Page text →
::::::::

Toshiei is a masculine Japanese given name.

== Written forms ==
Toshiei can be written using different combinations of kanji characters. Some examples:

- 敏英, "agile, hero"
- 敏栄, "agile, prosperity"
- 敏映, "agile, reflect"
- 敏瑛, "agile, crystal"
- 敏永, "agile, eternity"
- 敏衛, "agile, defense"
- 俊英, "talented, hero"
- 俊栄, "talented, prosperity"
- 俊映, "talented, reflect"
- 俊瑛, "talented, crystal"
- 俊永, "talented, eternity"
- 俊衛, "talented, defense"
- 利英, "benefit, hero"
- 利栄, "benefit, prosperity"
- 利映, "benefit, reflect"
- 利瑛, "benefit, crystal"

::::::::

Extracted entries →

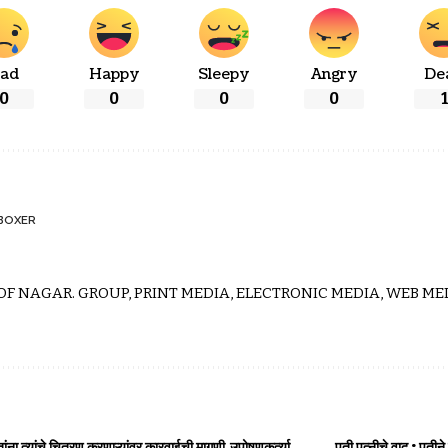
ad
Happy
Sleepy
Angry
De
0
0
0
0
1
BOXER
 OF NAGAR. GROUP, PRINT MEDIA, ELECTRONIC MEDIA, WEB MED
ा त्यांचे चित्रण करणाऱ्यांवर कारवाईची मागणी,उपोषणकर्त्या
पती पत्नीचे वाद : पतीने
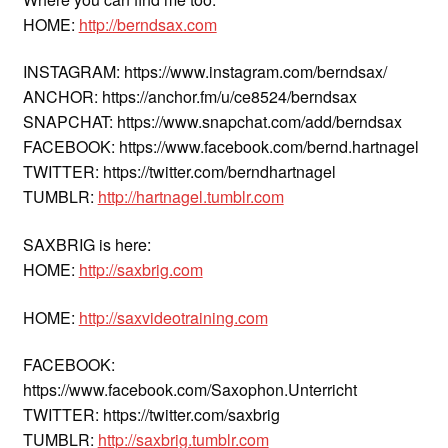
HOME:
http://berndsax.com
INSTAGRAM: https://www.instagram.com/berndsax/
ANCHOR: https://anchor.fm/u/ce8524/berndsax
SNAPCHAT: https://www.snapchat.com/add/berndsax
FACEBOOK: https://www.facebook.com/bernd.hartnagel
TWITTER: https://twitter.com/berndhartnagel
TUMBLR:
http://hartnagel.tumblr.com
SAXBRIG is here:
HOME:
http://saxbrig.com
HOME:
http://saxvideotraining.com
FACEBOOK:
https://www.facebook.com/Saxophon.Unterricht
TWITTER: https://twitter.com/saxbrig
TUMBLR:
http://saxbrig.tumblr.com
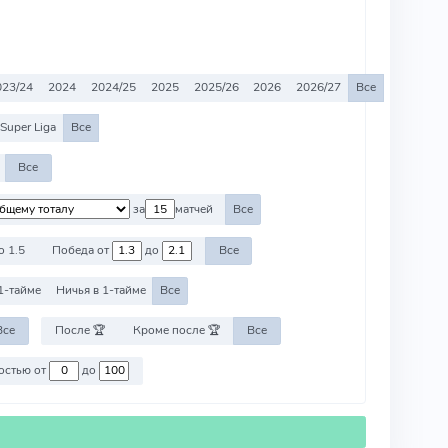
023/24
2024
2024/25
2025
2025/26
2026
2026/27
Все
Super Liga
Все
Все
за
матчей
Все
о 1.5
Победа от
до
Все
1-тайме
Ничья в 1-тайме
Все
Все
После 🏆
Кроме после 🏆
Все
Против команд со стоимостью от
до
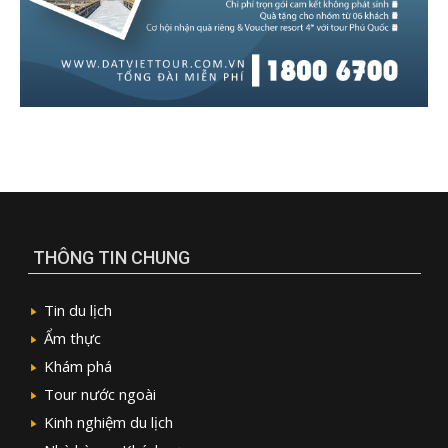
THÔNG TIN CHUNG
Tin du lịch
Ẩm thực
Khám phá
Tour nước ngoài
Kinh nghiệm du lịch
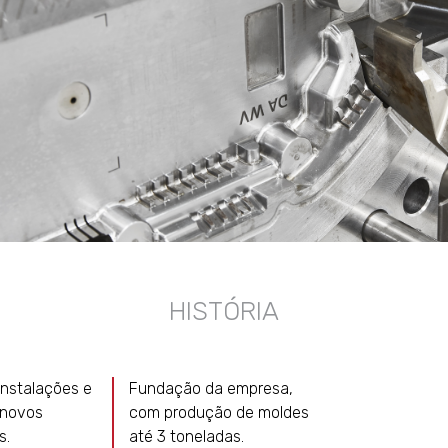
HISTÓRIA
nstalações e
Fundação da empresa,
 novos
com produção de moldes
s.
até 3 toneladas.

::::::::

Try it →
Continue the text on the Japanese name Toshiei from where it stops.

Response to this exercise →
- 年英, "year, hero"
- 年栄, "year, prosperity"
- 寿英, "long life, hero"
- 寿栄, "long life, prosperity"

The name can also be written in hiragana としえい or katakana トシエイ.

==Notable people with the name==
- Toshiei Honma (本間 敏栄), Japanese ice hockey player.
- Toshiei Kiyosawa (清沢 俊英), Japanese labor activist and politician.
- Toshiei Mizuochi (水落 敏栄), Japanese politician.